The material below holds pictures; leave them out and reproduce exactly the lines from the one with "left ankle: (55, 267)" through the one with "left hip: (87, 112)", inclusive.
=====
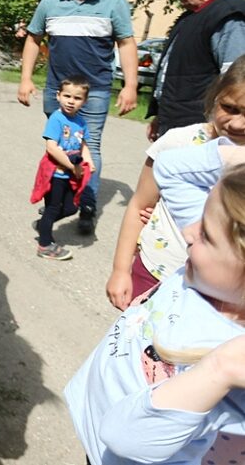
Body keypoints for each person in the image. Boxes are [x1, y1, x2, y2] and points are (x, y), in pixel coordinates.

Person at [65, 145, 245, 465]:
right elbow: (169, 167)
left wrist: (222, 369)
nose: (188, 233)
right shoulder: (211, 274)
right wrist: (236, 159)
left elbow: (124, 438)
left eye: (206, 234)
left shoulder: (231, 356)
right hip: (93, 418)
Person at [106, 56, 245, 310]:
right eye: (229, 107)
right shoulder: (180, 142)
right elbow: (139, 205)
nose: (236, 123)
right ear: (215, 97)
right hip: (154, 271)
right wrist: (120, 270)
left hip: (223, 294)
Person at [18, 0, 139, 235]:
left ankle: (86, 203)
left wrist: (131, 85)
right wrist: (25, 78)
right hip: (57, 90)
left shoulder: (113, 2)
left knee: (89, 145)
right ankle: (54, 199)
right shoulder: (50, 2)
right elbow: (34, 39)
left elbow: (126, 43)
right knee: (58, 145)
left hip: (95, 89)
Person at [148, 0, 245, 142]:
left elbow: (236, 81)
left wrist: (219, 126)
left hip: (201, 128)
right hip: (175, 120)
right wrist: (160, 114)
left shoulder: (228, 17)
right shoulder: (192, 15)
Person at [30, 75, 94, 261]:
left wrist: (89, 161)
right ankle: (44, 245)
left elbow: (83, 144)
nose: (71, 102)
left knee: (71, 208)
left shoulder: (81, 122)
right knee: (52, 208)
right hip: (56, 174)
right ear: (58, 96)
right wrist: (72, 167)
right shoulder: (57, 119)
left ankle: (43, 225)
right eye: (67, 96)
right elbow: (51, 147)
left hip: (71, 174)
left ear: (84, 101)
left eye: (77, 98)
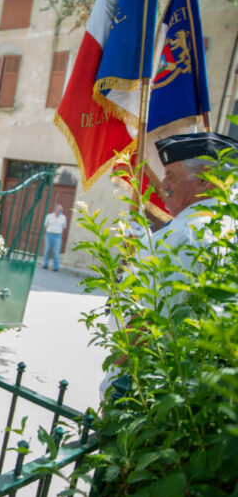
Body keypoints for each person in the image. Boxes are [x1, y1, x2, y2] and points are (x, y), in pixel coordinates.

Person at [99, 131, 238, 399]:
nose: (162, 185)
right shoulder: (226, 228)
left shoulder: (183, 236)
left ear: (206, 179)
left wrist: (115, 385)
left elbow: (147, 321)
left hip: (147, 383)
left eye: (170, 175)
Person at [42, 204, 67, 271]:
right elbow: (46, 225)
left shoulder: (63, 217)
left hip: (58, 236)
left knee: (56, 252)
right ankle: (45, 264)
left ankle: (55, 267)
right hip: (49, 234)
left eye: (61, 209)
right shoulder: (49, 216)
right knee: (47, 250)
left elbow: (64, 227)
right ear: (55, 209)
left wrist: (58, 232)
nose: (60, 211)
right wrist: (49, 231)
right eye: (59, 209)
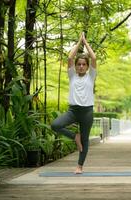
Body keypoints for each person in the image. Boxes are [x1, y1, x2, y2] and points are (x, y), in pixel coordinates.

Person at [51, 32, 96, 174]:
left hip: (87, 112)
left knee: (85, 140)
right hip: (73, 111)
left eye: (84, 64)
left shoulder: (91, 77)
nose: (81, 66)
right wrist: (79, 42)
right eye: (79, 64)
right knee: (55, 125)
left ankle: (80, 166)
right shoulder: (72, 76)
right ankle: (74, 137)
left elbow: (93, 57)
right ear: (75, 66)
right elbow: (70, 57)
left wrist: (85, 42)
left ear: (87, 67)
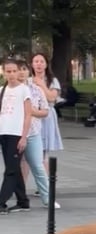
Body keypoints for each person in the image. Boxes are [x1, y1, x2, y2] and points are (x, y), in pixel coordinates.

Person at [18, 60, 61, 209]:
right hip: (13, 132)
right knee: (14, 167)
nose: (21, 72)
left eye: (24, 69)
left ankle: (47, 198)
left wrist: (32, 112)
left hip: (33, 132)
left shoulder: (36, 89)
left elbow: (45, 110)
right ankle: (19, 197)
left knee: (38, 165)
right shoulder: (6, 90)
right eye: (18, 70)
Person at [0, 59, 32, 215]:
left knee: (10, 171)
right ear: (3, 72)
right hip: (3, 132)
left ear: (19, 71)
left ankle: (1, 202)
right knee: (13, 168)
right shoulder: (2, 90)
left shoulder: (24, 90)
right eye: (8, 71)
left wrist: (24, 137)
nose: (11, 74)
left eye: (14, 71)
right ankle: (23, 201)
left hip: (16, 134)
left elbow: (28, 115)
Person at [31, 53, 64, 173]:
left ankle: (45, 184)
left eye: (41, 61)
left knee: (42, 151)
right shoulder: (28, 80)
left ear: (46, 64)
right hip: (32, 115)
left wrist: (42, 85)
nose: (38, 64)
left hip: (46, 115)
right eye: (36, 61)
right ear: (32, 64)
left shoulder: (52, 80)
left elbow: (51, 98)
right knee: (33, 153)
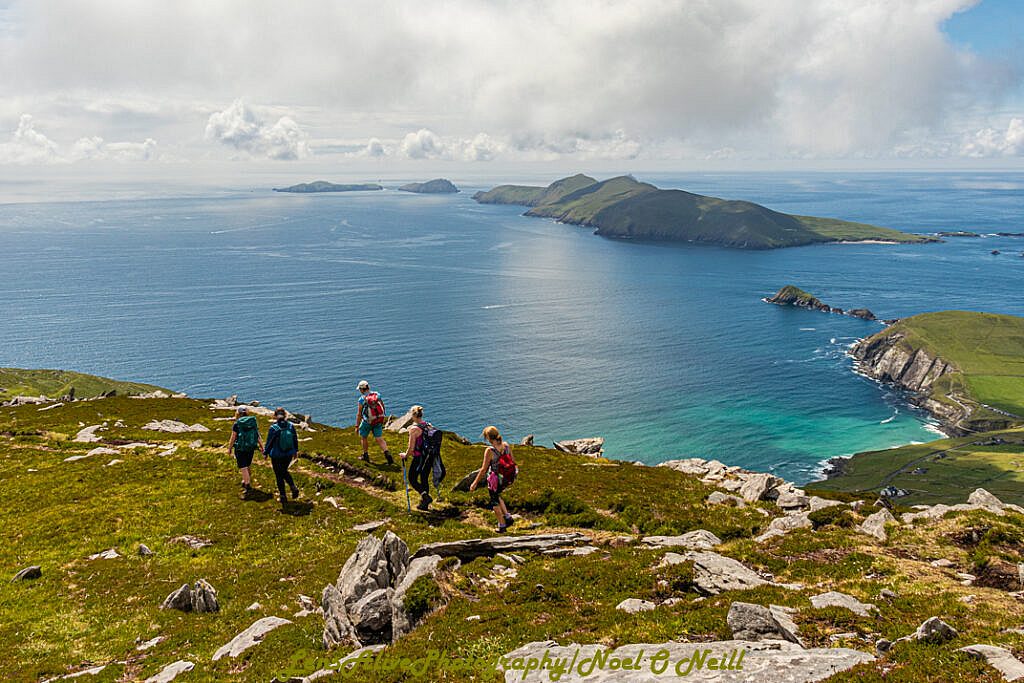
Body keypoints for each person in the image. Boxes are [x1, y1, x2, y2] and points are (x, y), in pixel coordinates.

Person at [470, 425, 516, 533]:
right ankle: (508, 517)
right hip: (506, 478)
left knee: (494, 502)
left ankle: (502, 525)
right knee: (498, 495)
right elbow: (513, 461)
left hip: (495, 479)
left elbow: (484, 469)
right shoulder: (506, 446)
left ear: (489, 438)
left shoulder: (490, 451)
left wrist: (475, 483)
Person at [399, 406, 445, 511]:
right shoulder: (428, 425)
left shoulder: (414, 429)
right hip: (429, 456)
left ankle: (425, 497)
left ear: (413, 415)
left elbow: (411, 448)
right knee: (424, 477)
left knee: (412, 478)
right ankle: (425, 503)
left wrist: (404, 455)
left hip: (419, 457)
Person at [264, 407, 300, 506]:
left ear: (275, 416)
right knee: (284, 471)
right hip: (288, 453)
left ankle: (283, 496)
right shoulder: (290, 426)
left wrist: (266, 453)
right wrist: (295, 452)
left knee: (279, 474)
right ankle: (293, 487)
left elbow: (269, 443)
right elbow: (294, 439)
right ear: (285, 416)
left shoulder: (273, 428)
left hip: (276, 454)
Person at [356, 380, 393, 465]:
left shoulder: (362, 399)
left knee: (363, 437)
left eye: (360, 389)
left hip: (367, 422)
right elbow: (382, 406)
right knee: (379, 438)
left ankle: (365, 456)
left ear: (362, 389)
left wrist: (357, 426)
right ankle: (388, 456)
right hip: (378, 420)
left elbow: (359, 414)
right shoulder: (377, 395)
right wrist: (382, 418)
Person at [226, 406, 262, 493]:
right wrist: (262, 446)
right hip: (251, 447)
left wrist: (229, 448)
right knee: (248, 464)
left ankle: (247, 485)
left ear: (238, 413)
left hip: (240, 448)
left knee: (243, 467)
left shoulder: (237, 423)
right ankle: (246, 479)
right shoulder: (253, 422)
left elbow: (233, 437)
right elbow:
=====
● **Response for this exercise**:
left ankle: (55, 267)
right hip: (49, 234)
left eye: (61, 209)
right shoulder: (49, 216)
right knee: (47, 250)
left elbow: (64, 227)
right ear: (55, 209)
left wrist: (58, 232)
nose: (60, 211)
right wrist: (49, 231)
right eye: (59, 209)
Body keypoints for each person in the image. Boxes are [x1, y1, x2, y2] and points are (x, y), in pixel coordinates.

Person at [51, 32, 96, 174]:
left hip: (87, 112)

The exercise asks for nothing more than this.